I use 250 full body, 400 silo socks, do I add 500 silhouettes or 500 wind socks(both are home made) ? Keep in mind the silhouettes are much easer and faster to put out. I drive to the blind so transporting is not a problem. I also have 600 tire decoys(car tires cut in 1/3 painted white with heads. I do not pick up untill the end of the season. So do I add wind socks, tires, silhouettes, or everything? :huh:


----------



## Bloodyblinddoors (Oct 25, 2006)

It depends on how much work you want to put into it. Thats what it comes down to realy. You're gonna have a bit more draw power with more decoy's but I dont think they'll finish any better.

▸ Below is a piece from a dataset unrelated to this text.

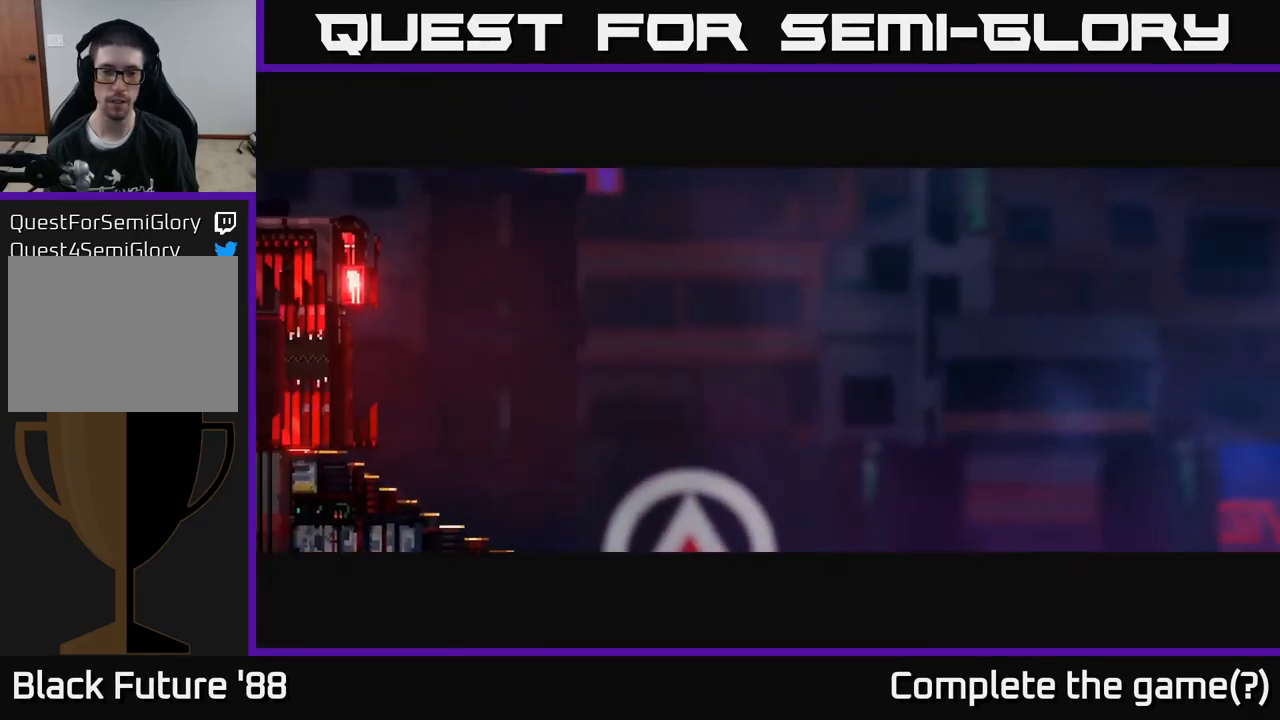
{"buttons": [], "left_stick": "center", "right_stick": "up", "events": [[117, "right_stick", "up"]]}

If you're in an area where birds will be flying over, I'd leave the extra work alone, But if you're just off the main flight or dont have many geese around right now, and need the draw power, put all the decoys out.


----------



## h2ofwlr (Feb 6, 2004)

Maybe try 250 socks and 250 silos together in addition to the SS and FBs. In my mind the tires would be last resort as they are heavy and bulky to set out and pick up.


----------



## goosegrinder (Mar 4, 2005)

If you use 250 fullbodies and 400 sillosocks,then leave the rest at home. IMO,it's much better to use more realistic looking decoys than to just cover the ground in white. Plus,IMO,using so many different styles of decoys just gives the birds more things to find wrong with your spread.

Alex


----------



## Travery (Mar 15, 2005)

I would try to avoid the Yard Sale Look! :wink:


----------



## Bloodyblinddoors (Oct 25, 2006)

Travery said:


> I would try to avoid the Yard Sale Look!:wink:


+1


----------



## take'emdown (Mar 1, 2007)

My group of 3 uses 600 rags and a few dozen full bodies


----------



## takem1 (Feb 20, 2007)

goosegrinder,

You say that realistic decoys are the way to go. I definitely agree but do you think that 250 full bodies and 400 sillosocks will compete with a spread of 1500 socks. The reason I ask is because you say that your spread is better than just a lot of white out there.


----------



## GooseBuster3 (Mar 1, 2002)

I would $hit can the tires all together and add 500 socks.


----------